EXERCISE OBJECTIVE
Give back each entry exactly as written, apart from the pictures.

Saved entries
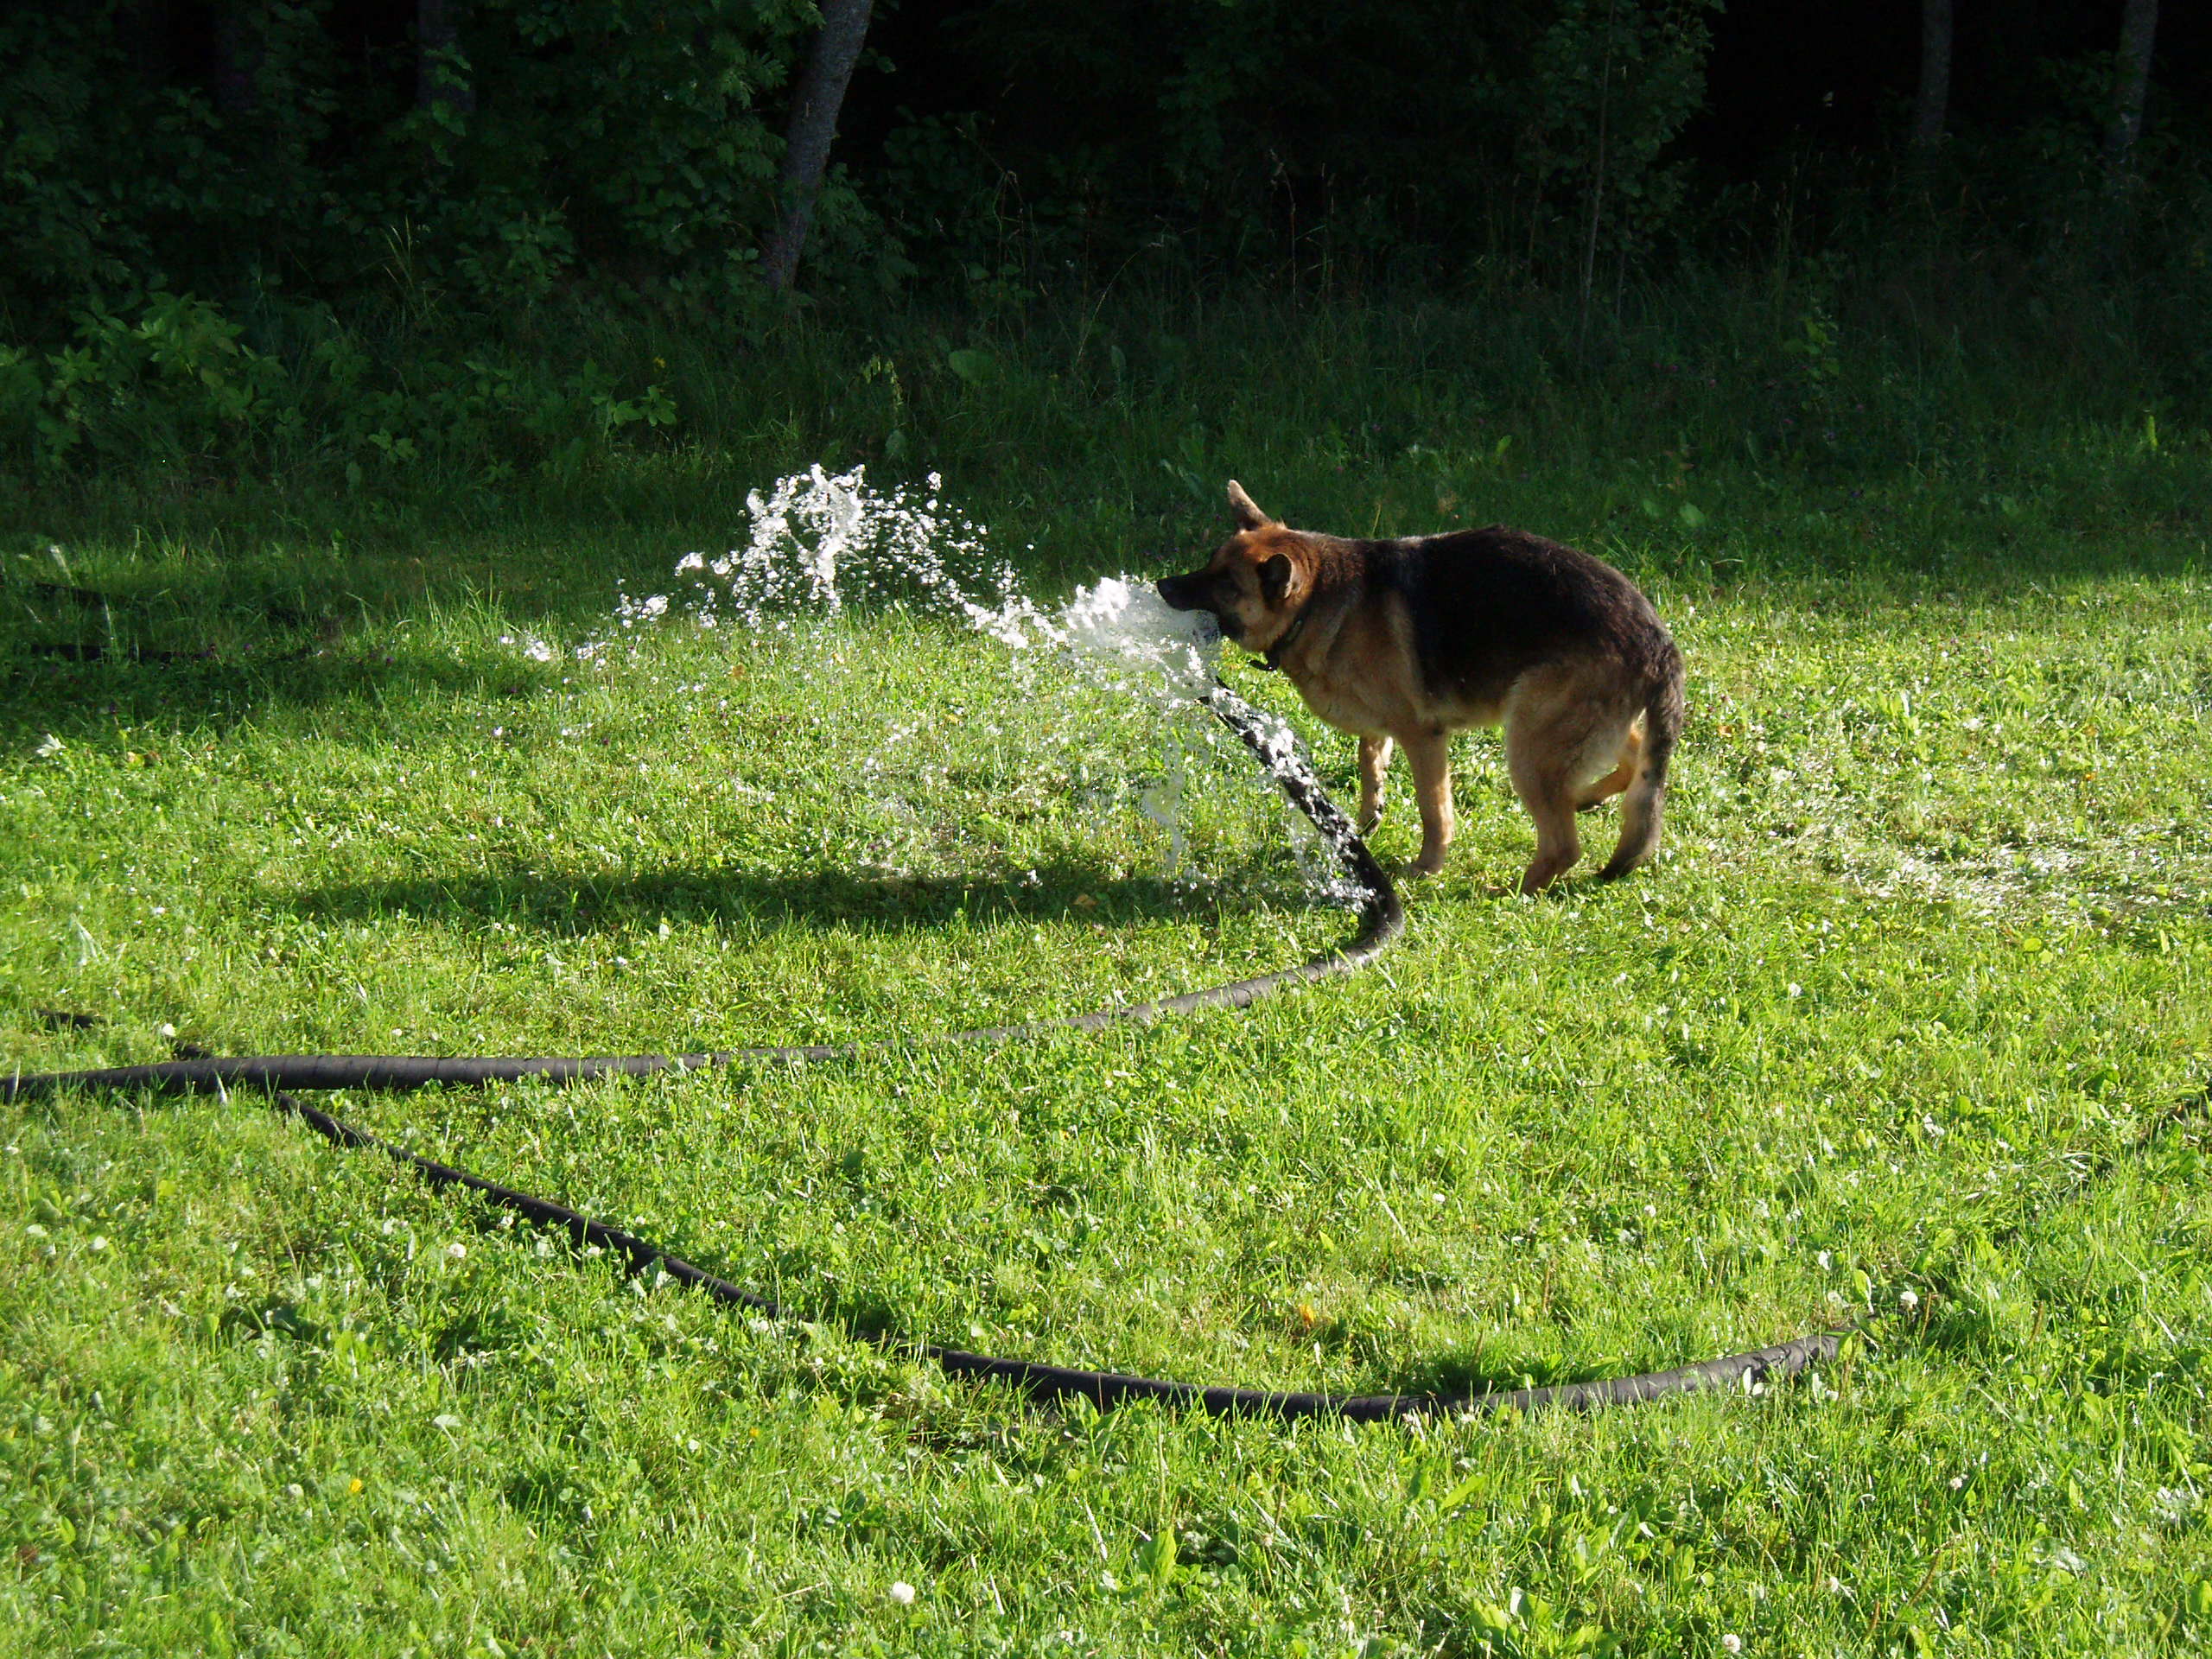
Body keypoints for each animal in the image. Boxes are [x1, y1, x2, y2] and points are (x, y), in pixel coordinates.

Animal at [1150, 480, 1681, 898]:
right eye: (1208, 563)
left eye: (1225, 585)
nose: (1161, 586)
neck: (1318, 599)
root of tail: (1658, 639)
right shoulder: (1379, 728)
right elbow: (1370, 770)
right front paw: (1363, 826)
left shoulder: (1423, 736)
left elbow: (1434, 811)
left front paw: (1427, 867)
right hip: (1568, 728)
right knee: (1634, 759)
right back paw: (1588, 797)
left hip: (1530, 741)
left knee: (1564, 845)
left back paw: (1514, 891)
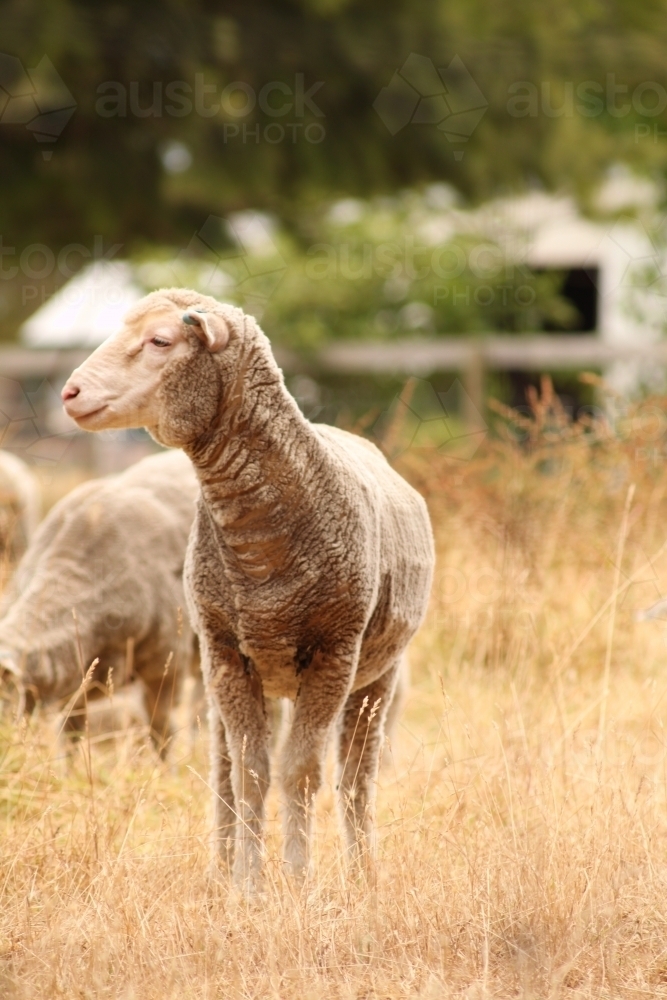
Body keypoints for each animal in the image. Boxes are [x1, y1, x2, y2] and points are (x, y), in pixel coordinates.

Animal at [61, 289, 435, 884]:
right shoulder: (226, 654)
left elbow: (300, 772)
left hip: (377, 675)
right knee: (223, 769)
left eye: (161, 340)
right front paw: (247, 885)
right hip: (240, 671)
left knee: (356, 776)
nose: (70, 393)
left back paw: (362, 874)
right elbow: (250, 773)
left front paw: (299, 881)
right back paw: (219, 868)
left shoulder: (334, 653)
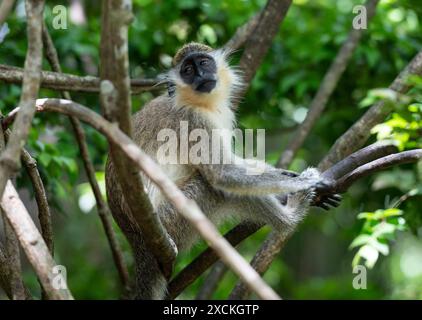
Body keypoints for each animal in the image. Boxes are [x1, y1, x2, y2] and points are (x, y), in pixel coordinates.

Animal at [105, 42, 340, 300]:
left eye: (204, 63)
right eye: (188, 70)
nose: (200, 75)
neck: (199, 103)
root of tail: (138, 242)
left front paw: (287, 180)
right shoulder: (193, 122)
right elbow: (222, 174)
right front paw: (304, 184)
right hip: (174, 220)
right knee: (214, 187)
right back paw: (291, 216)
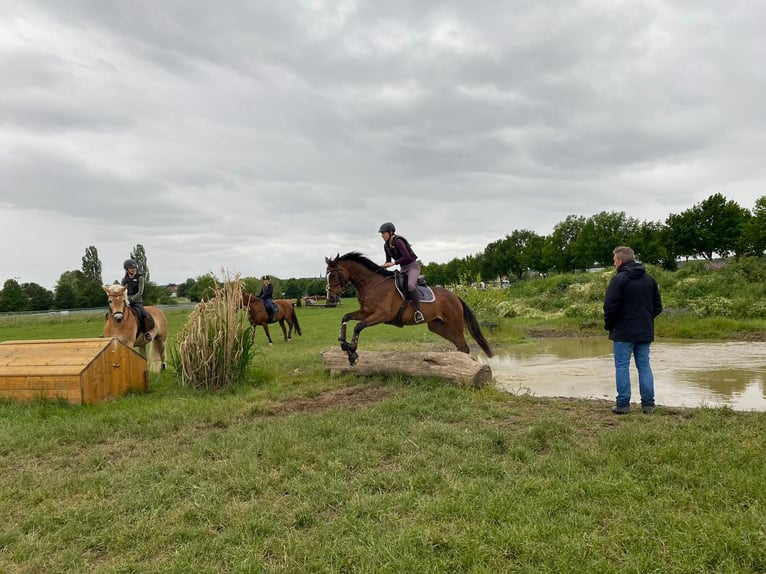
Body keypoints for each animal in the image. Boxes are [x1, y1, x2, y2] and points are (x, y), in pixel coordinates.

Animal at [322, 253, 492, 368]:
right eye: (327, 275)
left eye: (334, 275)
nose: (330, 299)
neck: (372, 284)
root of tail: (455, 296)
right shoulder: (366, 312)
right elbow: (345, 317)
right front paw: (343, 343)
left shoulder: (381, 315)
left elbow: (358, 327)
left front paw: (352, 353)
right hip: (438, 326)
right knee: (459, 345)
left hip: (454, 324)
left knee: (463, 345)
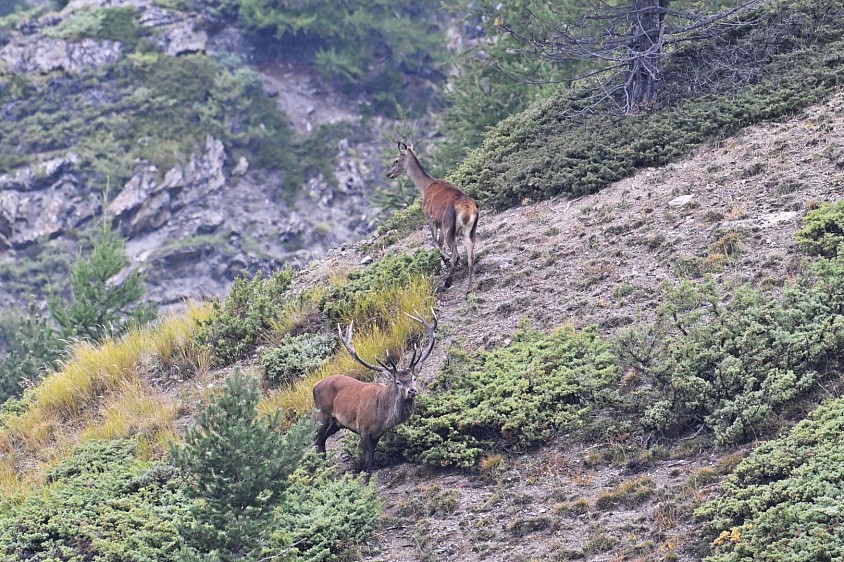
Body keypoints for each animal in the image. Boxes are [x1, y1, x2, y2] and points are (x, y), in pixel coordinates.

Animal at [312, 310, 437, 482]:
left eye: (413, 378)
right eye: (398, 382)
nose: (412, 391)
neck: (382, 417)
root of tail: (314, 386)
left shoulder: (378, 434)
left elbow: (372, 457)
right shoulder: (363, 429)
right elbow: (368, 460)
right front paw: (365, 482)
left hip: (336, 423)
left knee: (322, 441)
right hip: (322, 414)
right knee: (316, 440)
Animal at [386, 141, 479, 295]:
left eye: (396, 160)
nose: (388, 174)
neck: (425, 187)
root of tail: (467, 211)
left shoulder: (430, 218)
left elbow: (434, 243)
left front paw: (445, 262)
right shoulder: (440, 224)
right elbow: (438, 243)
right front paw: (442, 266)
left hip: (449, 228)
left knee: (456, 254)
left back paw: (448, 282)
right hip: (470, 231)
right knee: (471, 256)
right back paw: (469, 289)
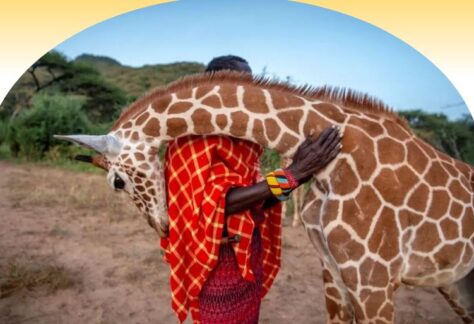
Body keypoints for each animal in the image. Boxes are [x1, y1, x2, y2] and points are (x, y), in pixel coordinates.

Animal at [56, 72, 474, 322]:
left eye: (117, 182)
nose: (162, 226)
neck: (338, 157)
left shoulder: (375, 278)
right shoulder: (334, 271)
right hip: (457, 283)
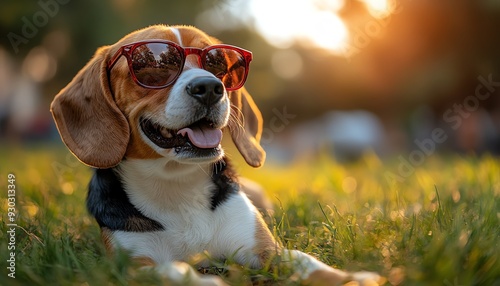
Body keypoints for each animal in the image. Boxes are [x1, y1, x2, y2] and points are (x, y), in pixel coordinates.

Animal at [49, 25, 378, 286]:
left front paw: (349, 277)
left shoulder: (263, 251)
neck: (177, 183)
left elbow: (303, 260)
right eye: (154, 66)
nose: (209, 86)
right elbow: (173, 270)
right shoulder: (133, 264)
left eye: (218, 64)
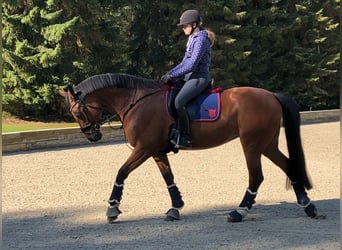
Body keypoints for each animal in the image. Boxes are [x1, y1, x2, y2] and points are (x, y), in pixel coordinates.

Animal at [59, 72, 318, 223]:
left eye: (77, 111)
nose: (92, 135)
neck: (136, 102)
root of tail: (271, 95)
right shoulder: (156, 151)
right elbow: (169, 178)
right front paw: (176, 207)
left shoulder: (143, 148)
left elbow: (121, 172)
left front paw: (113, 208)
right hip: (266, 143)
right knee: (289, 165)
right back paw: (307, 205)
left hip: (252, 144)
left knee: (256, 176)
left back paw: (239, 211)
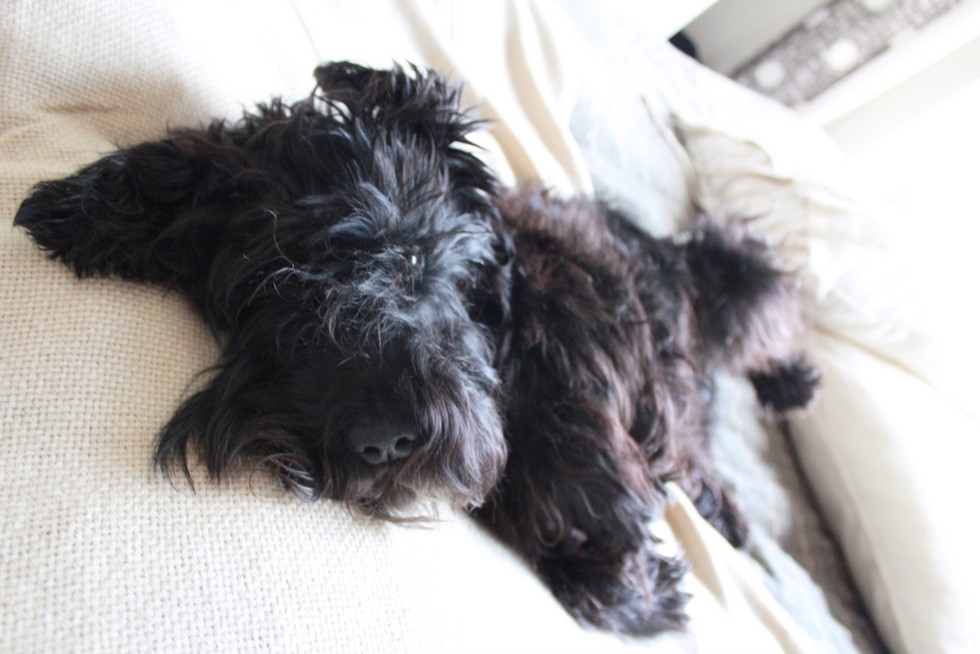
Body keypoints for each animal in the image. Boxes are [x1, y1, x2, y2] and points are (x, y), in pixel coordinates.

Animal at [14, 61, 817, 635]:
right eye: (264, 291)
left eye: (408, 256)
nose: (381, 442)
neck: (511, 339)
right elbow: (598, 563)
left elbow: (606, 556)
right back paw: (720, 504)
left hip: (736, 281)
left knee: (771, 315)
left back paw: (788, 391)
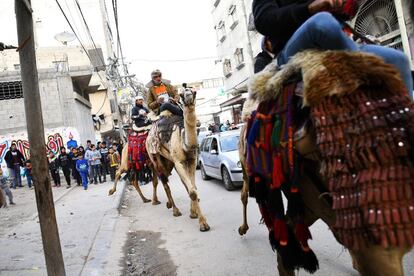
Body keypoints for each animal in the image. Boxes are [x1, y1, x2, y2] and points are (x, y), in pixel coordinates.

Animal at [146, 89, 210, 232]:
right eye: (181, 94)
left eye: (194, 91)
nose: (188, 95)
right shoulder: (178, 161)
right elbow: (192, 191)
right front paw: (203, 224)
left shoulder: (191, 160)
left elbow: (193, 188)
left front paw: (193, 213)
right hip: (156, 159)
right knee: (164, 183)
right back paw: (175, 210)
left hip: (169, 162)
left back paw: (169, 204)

ANSWER TO THIS TASK
Body keypoints for each animal in the image. Boxes are [x1, y1, x2, y2] and points are (x, y), in pixel coordinates.

Animal at [1150, 480, 1681, 898]:
right eye: (1208, 563)
left eye: (1225, 585)
nose: (1161, 586)
neck: (1318, 599)
root of tail: (1658, 639)
right shoulder: (1379, 728)
right elbow: (1370, 770)
right front paw: (1363, 826)
left shoulder: (1423, 736)
left elbow: (1434, 811)
left front paw: (1427, 867)
right hip: (1568, 728)
right knee: (1634, 759)
right back paw: (1588, 797)
left hip: (1530, 741)
left knee: (1564, 845)
left back paw: (1514, 891)
Body keypoints for each animal in the image. Boxes are [x1, y1, x2, y2] and points are (x, y), in pixel coordinates.

Animal at [61, 289, 435, 884]:
right shoulder: (226, 654)
left elbow: (300, 772)
left hip: (377, 675)
right knee: (223, 769)
left eye: (161, 340)
right front paw: (247, 885)
right hip: (240, 671)
left knee: (356, 776)
nose: (70, 393)
left back paw: (362, 874)
right elbow: (250, 773)
left front paw: (299, 881)
right back paw: (219, 868)
left shoulder: (334, 653)
Body keypoints for each animal in the image. Boxes are [x1, y1, x2, y2] and points are (x, y), in pixel coordinates.

Animal at [105, 42, 340, 300]:
left eye: (204, 63)
right eye: (188, 70)
nose: (200, 75)
neck: (199, 103)
root of tail: (138, 242)
left front paw: (287, 180)
right shoulder: (193, 122)
right elbow: (222, 174)
right front paw: (304, 184)
right hip: (174, 220)
right knee: (214, 187)
right back paw: (291, 216)
Body keypoints for each animal in the image. Boxes are [x1, y1, x2, y2] and points are (x, y), in pixel coordinates.

Animal at [322, 253, 492, 368]:
right eye: (327, 275)
left eye: (334, 275)
nose: (330, 299)
neck: (372, 284)
root of tail: (455, 296)
right shoulder: (366, 312)
right elbow: (345, 317)
right front paw: (343, 343)
left shoulder: (381, 315)
left elbow: (358, 327)
left front paw: (352, 353)
right hip: (438, 326)
right knee: (459, 345)
left hip: (454, 324)
left knee: (463, 345)
Body keypoints for each animal in the image. Boxes are [x1, y1, x2, y2] and points are (x, y), in pixel coordinates.

Animal at [312, 310, 437, 482]:
left eye: (413, 378)
right eye: (398, 382)
nose: (412, 391)
neck: (382, 417)
root of tail: (314, 386)
left shoulder: (378, 434)
left elbow: (372, 457)
right shoulder: (363, 429)
right elbow: (368, 460)
right front paw: (365, 482)
left hip: (336, 423)
left knee: (322, 441)
right hip: (322, 414)
right knee: (316, 440)
Animal at [386, 141, 479, 295]:
left eye: (396, 160)
nose: (388, 174)
neck: (425, 187)
root of tail: (467, 211)
left shoulder: (430, 218)
left elbow: (434, 243)
left front paw: (445, 262)
right shoulder: (440, 224)
right elbow: (438, 243)
right front paw: (442, 266)
left hip: (449, 228)
left knee: (456, 254)
left back paw: (448, 282)
right hip: (470, 231)
right knee: (471, 256)
right back paw: (469, 289)
Body keypoints for each animal in the image. Boxes are [x1, y1, x2, y2] and points are (x, y), in pixel coordinates.

Animal at [56, 72, 474, 322]:
left eye: (117, 182)
nose: (162, 226)
neck: (338, 157)
left shoulder: (375, 278)
right shoulder: (334, 271)
right hip: (457, 283)
Body keypoints for each animal in the image. Boxes are [x1, y1, x2, y2] and points are (x, y), in pixel coordinates.

Animal at [49, 25, 378, 286]:
left front paw: (349, 277)
left shoulder: (263, 251)
neck: (177, 183)
left elbow: (303, 260)
right eye: (154, 66)
nose: (209, 86)
right elbow: (173, 270)
right shoulder: (133, 264)
left eye: (218, 64)
Body keypoints for each animal in the image. Boxes are [x1, y1, x2, y2] and points are (x, y), in pixel coordinates.

Animal at [59, 72, 318, 223]:
left eye: (77, 111)
nose: (92, 135)
neck: (136, 102)
root of tail: (271, 95)
right shoulder: (156, 151)
right elbow: (169, 178)
right front paw: (176, 207)
left shoulder: (143, 148)
left elbow: (121, 172)
left front paw: (113, 208)
right hip: (266, 143)
right knee: (289, 165)
right back paw: (307, 205)
left hip: (252, 144)
left knee: (256, 176)
left back paw: (239, 211)
Body keypoints for each animal in the image. Boxes are [x1, y1, x2, y2] and points are (x, y), in pixel coordinates.

Animal at [14, 61, 817, 635]:
right eye: (264, 291)
left eye: (408, 256)
nose: (381, 442)
neck: (511, 339)
right elbow: (598, 563)
left elbow: (606, 556)
right back paw: (720, 504)
left hip: (736, 281)
left knee: (771, 315)
left back paw: (788, 391)
Body keypoints for each animal in the image. Boxes are [x1, y1, x2, y2] and points are (x, y), in pixel coordinates.

Animal at [146, 89, 210, 232]:
right eye: (181, 94)
left eye: (194, 91)
nose: (188, 95)
right shoulder: (178, 161)
right elbow: (192, 191)
right front paw: (203, 224)
left shoulder: (191, 160)
left elbow: (193, 188)
left front paw: (193, 213)
right hip: (156, 159)
right knee: (164, 183)
right back paw: (175, 210)
left hip: (169, 162)
left back paw: (169, 204)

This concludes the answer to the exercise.